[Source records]
☆ ☆ ☆ ☆
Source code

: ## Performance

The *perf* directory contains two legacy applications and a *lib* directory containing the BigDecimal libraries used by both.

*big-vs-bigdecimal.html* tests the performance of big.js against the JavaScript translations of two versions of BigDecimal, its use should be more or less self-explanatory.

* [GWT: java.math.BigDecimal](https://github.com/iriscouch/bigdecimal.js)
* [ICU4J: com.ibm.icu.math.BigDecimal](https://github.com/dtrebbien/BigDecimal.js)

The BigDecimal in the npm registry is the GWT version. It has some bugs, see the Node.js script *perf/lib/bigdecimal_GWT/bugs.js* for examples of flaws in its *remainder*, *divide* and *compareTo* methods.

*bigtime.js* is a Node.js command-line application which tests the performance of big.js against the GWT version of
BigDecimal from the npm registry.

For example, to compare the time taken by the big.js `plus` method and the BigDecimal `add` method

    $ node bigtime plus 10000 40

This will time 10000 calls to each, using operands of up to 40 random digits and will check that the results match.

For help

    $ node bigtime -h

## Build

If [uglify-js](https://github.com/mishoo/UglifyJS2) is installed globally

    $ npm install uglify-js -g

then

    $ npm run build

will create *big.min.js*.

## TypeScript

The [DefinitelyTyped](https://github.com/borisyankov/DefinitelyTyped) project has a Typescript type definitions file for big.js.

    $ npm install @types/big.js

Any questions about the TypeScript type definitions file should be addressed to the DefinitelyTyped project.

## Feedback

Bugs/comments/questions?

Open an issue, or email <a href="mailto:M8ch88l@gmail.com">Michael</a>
☆ ☆ ☆ ☆
## EXERCISE:
Pick from the records each line that contains the word "tests" and show it.

## PROBLEM SOLUTION:
*big-vs-bigdecimal.html* tests the performance of big.js against the JavaScript translations of two versions of BigDecimal, its use should be more or less self-explanatory.
*bigtime.js* is a Node.js command-line application which tests the performance of big.js against the GWT version of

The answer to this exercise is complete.